Over an intimate dinner at a private location, a bipartisan group of 12 senior congressional staff took a much-needed break from policy and politics to re-connect, share personal stories related to stress and resilience, and learn a few new tools.

Presenter Alexander Caillet opened with a short discussion on the science of stress; how it manifests in the body, and what it does to both long-term health and in-the-moment brain function and effectiveness.
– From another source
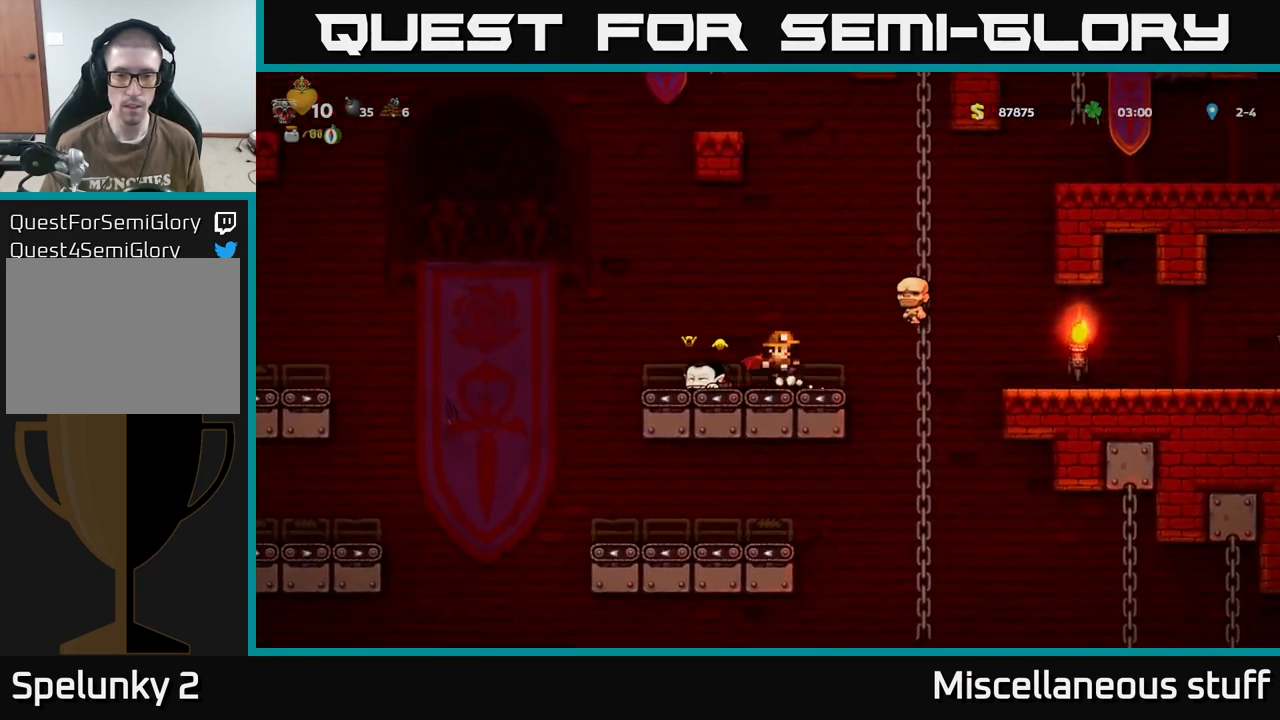
{"buttons": ["DPAD_UP"], "events": [[50, "A", "up"], [267, "DPAD_UP", "down"], [283, "DPAD_RIGHT", "up"]]}
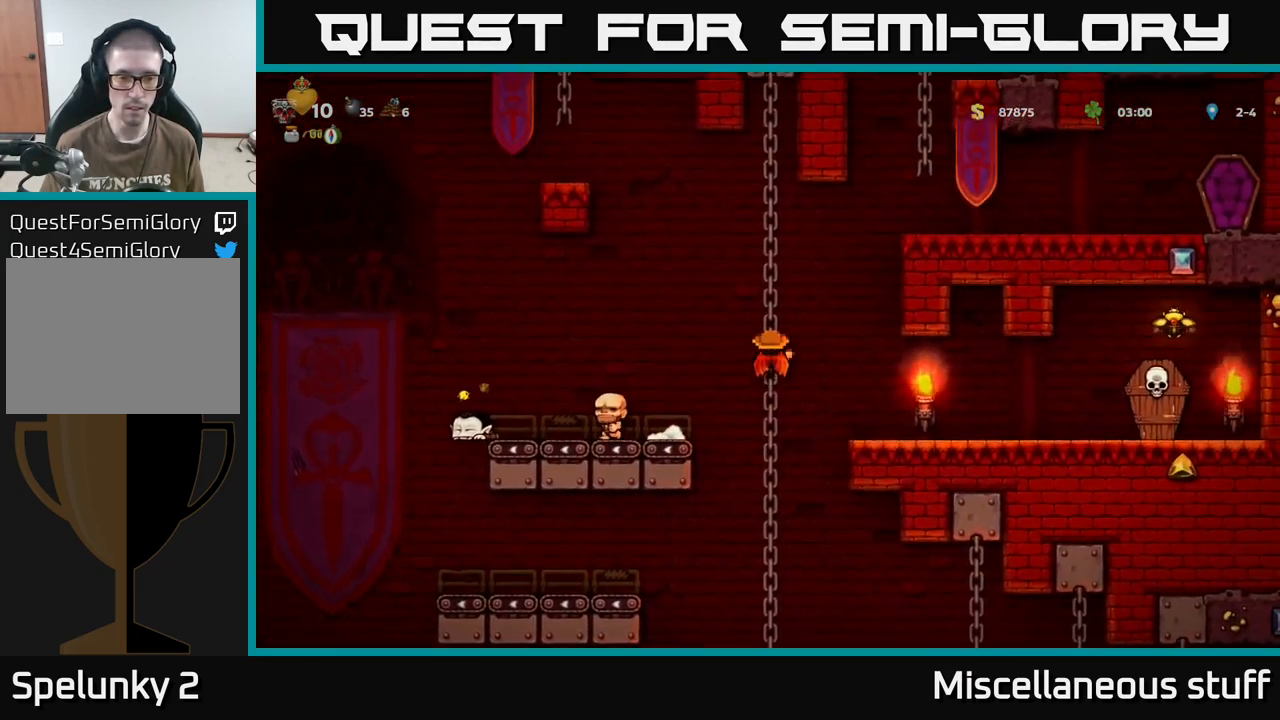
{"buttons": ["DPAD_RIGHT"], "events": [[50, "DPAD_UP", "up"], [67, "DPAD_RIGHT", "down"], [167, "A", "down"], [350, "A", "up"]]}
In a live biofeedback demonstration, he showed how quickly the mere thought of stressful subjects sends the body into “incoherence” – and how powerful simple breathing and appreciation exercises can be for regulating the body and re-establishing coherence.  

In the next two dinners, the group will continue to explore how and why this matters for the leadership challenges they face.

At dinner two, john a. powell of the Othering + Belonging Institute at the University of California, Berkeley, will pick up on this theme to discuss how stress, anxiety, and fear can activate the parts of the human brain disposed to “othering,” and offer some strategies to counter this tendency by bridging across difference.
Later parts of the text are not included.